The wyvern’s feet touched the ground, matching the hiss of a nearby smoking vent with its own. Carefully, Annette and Felix slipped off its back. For a moment, she’d forgotten what the heat felt like beneath her boots.

“Thank you both for coming for us,” Annette said sincerely.

“It doesn’t matter if you’re grown now,” the professor insisted. “You are my students. I won’t surrender responsibility for you so easily.”

Seteth’s little smiles transformed his entire face from strict instructor to kind older brother. “Well said,” he mused. To Annette and Felix, he said, “I am glad you two are safe.”

“My father doesn’t even worry this much,” Felix muttered without bite.

“Hush, Felix,” Annette scolded. Her words were as toothless as his.

“We’re almost to Duke Fraldarius’s position,” Seteth said, motioning with the jerk of his chin towards an eruption of bright, white light. “You two will be fine making the rest of the trip on foot?”

“Of course,” Felix answered, hands on his swords’ pommels. “Annette, stay close?”

Steeling herself, Annette nodded firmly and said, “I’ll stay close. Rowe’s men won’t lay a finger on us!”

By Annette’s command, the winds swirled around them, blowing away smoke. Felix stepped into her space, knocking his gloved fingers against her own.

To Byleth, Felix ordered, “Go, keep my worthless father alive. We’ll catch up.”

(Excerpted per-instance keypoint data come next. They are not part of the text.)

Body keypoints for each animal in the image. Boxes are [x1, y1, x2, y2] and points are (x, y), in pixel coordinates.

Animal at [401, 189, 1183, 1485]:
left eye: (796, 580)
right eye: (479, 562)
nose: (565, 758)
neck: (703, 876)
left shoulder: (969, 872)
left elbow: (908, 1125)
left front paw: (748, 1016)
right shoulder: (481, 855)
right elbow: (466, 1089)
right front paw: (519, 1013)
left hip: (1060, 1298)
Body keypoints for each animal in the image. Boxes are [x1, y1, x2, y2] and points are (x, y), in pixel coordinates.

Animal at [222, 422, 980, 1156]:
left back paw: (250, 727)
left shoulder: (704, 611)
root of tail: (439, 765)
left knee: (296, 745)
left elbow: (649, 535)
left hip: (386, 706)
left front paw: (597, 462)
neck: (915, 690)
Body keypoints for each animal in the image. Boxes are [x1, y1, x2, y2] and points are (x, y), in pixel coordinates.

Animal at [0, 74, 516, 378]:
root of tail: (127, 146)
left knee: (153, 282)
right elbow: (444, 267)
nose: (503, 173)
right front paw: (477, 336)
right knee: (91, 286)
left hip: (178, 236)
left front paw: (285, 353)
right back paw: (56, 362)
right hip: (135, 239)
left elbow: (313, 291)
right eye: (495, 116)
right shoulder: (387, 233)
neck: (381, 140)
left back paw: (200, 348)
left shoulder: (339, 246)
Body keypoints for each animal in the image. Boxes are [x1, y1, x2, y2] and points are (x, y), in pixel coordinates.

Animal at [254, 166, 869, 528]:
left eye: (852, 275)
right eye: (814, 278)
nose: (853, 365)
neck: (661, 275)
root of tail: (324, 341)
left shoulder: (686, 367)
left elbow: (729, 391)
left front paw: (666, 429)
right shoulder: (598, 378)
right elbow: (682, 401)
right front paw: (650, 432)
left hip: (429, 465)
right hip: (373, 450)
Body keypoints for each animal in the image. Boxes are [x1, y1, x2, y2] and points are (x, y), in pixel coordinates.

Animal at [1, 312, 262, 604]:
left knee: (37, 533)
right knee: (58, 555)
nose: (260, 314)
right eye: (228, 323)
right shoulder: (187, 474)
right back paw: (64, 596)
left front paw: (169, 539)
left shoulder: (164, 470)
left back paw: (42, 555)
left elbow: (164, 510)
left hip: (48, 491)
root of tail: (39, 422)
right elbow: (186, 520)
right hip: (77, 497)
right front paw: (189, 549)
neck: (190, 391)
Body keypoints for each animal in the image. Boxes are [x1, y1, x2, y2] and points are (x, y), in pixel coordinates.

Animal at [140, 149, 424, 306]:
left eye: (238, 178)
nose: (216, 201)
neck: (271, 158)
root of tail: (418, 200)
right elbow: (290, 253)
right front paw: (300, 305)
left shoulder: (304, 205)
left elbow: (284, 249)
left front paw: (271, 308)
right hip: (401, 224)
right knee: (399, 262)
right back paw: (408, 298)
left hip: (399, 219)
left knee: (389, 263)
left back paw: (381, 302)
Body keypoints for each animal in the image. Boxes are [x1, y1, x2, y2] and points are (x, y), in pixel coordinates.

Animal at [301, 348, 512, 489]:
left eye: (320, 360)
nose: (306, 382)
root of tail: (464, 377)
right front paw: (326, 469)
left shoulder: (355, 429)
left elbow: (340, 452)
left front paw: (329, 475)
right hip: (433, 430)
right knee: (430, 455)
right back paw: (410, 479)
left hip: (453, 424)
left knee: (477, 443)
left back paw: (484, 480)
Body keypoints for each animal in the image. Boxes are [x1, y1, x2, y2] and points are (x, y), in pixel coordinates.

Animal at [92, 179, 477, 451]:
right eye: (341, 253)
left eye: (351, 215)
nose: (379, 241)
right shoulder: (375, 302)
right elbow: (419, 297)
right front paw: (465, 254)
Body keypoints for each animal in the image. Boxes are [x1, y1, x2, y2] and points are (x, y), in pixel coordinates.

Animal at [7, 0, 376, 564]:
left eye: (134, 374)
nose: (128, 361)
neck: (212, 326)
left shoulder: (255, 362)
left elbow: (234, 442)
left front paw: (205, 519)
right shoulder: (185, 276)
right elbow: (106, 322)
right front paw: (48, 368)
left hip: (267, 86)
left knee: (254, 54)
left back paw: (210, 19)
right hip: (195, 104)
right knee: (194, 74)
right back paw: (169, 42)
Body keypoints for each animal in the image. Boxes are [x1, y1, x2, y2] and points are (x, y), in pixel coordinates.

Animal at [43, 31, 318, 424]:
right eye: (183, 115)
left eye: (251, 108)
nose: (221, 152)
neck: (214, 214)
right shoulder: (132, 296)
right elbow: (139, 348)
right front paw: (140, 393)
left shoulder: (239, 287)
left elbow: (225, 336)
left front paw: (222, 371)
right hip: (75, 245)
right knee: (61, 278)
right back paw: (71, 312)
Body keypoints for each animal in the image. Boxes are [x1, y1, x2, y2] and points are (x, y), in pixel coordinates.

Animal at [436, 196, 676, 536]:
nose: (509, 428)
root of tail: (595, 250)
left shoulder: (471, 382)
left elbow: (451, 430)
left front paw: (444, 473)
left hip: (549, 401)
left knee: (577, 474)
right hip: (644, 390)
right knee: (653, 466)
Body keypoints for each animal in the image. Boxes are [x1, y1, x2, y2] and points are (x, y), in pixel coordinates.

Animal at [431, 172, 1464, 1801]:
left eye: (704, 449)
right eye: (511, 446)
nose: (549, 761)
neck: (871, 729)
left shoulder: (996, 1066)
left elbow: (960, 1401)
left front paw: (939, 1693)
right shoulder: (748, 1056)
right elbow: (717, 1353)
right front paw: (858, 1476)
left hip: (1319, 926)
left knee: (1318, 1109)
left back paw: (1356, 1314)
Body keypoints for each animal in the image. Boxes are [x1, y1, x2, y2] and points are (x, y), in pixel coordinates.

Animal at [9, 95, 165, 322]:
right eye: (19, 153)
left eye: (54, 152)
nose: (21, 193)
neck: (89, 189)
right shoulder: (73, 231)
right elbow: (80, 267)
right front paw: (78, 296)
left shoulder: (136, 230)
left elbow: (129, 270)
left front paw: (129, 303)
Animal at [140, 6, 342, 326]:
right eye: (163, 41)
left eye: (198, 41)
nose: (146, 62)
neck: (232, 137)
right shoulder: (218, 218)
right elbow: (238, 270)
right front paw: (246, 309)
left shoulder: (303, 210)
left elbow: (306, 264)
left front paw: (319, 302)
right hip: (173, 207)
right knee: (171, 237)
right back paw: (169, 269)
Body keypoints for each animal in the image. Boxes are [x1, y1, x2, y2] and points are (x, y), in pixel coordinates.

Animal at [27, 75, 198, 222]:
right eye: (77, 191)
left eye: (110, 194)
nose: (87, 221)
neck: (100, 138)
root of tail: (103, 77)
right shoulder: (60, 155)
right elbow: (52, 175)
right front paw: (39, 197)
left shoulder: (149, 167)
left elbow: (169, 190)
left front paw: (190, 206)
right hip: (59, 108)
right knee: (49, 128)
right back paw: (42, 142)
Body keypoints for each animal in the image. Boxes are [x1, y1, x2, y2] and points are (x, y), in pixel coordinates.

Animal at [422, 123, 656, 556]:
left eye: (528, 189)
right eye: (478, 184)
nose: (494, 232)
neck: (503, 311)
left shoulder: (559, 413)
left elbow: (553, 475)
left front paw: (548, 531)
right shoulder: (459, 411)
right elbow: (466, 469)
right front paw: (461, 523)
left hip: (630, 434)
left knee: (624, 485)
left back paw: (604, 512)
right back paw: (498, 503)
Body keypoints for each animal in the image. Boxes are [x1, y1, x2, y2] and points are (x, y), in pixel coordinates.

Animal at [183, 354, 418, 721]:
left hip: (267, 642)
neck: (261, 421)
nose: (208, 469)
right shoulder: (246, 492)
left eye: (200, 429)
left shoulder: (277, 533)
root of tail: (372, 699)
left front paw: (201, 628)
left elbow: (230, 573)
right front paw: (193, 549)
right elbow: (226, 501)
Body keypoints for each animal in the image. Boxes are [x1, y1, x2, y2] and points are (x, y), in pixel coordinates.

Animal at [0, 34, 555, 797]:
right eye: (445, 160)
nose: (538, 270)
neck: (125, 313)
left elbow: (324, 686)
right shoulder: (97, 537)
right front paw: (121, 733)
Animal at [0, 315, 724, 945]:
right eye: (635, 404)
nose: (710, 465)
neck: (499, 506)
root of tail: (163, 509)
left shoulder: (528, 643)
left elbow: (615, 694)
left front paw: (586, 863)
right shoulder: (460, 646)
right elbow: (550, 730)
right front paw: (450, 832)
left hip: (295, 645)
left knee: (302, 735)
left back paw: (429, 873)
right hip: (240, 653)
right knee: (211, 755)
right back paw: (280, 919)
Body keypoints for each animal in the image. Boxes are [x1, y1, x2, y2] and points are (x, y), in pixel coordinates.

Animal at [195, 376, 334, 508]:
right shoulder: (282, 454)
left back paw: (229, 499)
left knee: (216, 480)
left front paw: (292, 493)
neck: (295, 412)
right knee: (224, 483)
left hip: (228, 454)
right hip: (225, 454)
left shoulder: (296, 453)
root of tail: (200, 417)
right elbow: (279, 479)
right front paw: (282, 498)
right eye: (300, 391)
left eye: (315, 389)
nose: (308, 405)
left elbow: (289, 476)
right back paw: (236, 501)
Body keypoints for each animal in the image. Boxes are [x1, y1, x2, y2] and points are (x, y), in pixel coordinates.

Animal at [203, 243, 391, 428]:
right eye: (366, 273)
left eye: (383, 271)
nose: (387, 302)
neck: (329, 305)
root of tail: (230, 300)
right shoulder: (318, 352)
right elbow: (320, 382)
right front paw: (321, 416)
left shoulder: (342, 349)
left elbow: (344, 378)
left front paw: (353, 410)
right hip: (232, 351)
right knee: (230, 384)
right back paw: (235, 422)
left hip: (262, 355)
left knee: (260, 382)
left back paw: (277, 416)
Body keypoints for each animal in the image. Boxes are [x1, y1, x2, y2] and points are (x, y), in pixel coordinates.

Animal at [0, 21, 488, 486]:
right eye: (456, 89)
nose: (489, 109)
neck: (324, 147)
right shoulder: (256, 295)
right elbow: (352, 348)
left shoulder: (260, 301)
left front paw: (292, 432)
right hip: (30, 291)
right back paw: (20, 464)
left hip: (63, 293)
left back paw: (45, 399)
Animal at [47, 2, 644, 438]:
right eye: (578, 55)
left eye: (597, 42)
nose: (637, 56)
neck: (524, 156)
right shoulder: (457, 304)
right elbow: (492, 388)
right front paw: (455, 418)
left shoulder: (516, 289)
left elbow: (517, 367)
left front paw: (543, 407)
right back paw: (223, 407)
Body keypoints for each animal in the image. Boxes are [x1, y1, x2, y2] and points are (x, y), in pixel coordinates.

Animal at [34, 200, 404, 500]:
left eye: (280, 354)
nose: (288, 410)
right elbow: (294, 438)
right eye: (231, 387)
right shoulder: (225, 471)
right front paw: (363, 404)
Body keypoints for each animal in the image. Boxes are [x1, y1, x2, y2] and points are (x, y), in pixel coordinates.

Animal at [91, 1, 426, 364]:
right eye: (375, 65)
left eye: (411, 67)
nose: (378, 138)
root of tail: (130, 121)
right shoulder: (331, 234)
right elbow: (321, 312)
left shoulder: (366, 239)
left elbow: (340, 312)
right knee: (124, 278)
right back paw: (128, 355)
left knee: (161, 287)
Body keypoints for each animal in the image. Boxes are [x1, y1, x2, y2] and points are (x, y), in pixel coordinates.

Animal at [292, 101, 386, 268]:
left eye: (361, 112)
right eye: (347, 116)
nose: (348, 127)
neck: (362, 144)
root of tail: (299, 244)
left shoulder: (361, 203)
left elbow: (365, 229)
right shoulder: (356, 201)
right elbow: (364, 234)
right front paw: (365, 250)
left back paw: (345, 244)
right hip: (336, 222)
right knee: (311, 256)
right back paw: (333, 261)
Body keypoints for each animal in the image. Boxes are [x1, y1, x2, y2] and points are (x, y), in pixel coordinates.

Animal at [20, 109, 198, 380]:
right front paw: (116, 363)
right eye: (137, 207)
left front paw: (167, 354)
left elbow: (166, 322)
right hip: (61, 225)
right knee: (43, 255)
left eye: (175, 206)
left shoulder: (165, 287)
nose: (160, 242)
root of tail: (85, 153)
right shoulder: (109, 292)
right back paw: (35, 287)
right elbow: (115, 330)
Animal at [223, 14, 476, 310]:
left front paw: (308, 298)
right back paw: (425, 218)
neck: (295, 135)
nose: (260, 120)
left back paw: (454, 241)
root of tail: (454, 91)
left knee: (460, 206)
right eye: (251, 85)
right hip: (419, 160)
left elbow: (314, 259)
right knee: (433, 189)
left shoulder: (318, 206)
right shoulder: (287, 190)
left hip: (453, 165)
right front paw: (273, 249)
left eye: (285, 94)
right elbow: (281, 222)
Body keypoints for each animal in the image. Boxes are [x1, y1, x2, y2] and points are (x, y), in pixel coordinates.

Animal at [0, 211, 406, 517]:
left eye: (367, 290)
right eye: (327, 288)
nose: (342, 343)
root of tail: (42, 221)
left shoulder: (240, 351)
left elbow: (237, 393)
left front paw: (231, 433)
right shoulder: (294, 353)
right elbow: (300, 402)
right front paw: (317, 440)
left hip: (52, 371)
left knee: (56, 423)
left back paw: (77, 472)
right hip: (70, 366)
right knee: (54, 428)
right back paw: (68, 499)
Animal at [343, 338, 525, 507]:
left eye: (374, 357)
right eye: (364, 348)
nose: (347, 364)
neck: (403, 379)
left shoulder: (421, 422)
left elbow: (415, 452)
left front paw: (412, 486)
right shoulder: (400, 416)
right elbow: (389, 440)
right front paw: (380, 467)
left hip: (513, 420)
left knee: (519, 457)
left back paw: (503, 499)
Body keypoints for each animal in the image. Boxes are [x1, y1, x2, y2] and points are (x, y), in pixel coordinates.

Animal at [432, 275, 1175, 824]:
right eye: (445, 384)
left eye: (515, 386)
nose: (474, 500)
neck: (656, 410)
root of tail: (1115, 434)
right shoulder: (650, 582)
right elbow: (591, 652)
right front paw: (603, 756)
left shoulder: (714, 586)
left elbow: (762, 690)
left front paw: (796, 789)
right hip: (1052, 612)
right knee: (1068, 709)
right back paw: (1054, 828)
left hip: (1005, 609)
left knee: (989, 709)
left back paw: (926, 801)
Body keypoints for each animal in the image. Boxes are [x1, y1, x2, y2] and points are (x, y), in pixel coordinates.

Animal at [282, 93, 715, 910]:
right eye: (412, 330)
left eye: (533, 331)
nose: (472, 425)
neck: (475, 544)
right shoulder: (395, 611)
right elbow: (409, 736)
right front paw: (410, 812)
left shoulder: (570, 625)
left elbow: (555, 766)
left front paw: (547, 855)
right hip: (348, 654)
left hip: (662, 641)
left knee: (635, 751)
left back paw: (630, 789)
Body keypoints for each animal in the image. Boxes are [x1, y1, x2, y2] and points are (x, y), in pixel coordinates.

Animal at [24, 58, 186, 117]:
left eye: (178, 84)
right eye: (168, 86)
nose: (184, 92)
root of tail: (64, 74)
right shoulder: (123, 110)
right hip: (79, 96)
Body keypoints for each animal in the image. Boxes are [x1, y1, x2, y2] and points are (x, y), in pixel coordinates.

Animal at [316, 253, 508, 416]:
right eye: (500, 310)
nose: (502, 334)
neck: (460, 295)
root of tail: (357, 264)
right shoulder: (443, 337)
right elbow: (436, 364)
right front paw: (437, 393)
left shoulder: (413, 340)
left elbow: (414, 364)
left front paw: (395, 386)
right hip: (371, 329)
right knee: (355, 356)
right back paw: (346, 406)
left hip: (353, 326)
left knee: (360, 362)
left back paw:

“We’ll meet again soon,” Byleth insisted. In their stony face, Annette thought they looked immensely proud.

Together, they watched the wyvern lift off the ground with heavy wingbeats, flying Seteth and Byleth higher until they disappeared into the haze.

Felix sighed, shrugging something invisible and weighty off his shoulders. “Again?”

Annette grinned at him. “Again. Let’s wrap this up, Felix.”

“Confident. I like it.”

The singing of his swords sliding from their scabbards guided them onward.